Senti vontade de assistir a esse filme por várias razões. Para
começar, é uma produção francesa, o que, de saída, já ganha alguns pontos
comigo. Segundo, aborda arte e artistas. Terceiro, o "artista" em questão é uma mulher. Quarto, narra uma história de amor entre artista e modelo. Quinta, essa
história de amor está ambientada no século XVIII, o que a torna ainda mais
atraente para alguém que tem uma queda por filmes de época. É natural que, com
tantos pontos positivos, eu não poderia perder. E não me arrependi.
O filme começa com uma cena aflitiva da jovem artista parisiense
Marianne (Noémie Merlant) sendo levada num barco frágil, em um mar agitado, até
o local onde deve executar um retrato sob encomenda. A julgar pelas falésias da
paisagem, parece que o filme se passa em Étretat, na região da Bretanha. Carregando
suas coisas, sua tela e seu material de pintura, Marianne sobe uma escarpa com
dificuldade e chega a uma mansão isolada em um lugar que parece ser uma ilha. Lá encontra a mulher que a contratou, uma condessa (Valeria Golino) que deseja enviar o retrato
de sua jovem filha Héloïse (Adèle Haenel) a um nobre milanês a quem ela está prometida em casamento. A filha da condessa, que não quer saber de casar com o desconhecido, havia se recusado a posar anteriormente para outros pintores
contratados para esse fim. Por isso, a mãe pede à artista para manter segredo sobre
o real motivo de estar ali e, em vez disso, se passar por uma dama de companhia contratada
para acompanhar Héloïse nos passeios. Nos momentos em que está ao lado desta,
portanto, Marianne tenta captar as feições, os detalhes, o caráter e,
principalmente, a essência da moça para depois transformá-los secretamente em
pintura ao se retirar, à noite, para seu quarto.

> **Dados fornecidos**:
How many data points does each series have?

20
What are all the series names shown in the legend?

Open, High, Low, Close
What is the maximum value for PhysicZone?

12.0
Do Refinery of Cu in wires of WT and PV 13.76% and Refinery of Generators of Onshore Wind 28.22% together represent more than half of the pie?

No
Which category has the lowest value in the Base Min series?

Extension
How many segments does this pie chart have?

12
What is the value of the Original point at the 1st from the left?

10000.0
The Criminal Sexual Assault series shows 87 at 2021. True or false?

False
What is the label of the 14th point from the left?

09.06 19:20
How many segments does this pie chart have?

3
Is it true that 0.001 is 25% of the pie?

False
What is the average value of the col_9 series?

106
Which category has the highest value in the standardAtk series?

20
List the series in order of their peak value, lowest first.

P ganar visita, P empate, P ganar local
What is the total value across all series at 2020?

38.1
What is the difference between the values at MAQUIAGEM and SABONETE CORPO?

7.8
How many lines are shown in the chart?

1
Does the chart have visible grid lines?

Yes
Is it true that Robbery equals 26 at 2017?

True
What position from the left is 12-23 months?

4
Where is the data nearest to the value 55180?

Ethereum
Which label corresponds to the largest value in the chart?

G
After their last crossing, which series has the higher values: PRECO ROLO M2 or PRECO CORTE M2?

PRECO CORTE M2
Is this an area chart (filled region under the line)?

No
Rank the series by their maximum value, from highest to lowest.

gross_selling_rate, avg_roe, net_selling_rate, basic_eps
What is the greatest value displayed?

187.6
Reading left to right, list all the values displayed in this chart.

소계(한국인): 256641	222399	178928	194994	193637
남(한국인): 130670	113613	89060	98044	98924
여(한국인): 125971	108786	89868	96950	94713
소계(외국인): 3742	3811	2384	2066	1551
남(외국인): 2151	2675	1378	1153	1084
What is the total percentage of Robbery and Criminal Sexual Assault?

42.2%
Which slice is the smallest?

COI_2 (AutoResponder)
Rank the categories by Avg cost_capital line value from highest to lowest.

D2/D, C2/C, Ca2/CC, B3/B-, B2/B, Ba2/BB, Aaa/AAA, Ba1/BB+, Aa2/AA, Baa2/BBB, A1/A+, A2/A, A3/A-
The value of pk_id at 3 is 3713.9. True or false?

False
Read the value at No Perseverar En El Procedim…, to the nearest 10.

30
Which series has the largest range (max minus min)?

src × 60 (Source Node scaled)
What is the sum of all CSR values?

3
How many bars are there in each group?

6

> **Exercícios**:
1/ Edite o trecho da resenha de "Senti vontade de" a "não me arrependi.", substituindo "filmes de época" por "dramas históricos".
2/ Resuma a resenha em duas frases.
Os dados não são usados nesta parte.

> **Lista de respostas**:
1/
Senti vontade de assistir a esse filme por várias razões. Para
começar, é uma produção francesa, o que, de saída, já ganha alguns pontos
comigo. Segundo, aborda arte e artistas. Terceiro, o "artista" em questão é uma mulher. Quarto, narra uma história de amor entre artista e modelo. Quinta, essa
história de amor está ambientada no século XVIII, o que a torna ainda mais
atraente para alguém que tem uma queda por dramas históricos. É natural que, com
tantos pontos positivos, eu não poderia perder. E não me arrependi.

2/ Quem escreve a resenha quis ver o filme por ser uma produção francesa sobre arte, com uma artista mulher e uma história de amor entre artista e modelo no século XVIII, e não se arrependeu. No filme, a pintora Marianne chega a uma mansão isolada para retratar Héloïse, que se recusa a posar por não querer se casar com um nobre milanês, e por isso se passa por dama de companhia para observá-la e pintá-la em segredo à noite.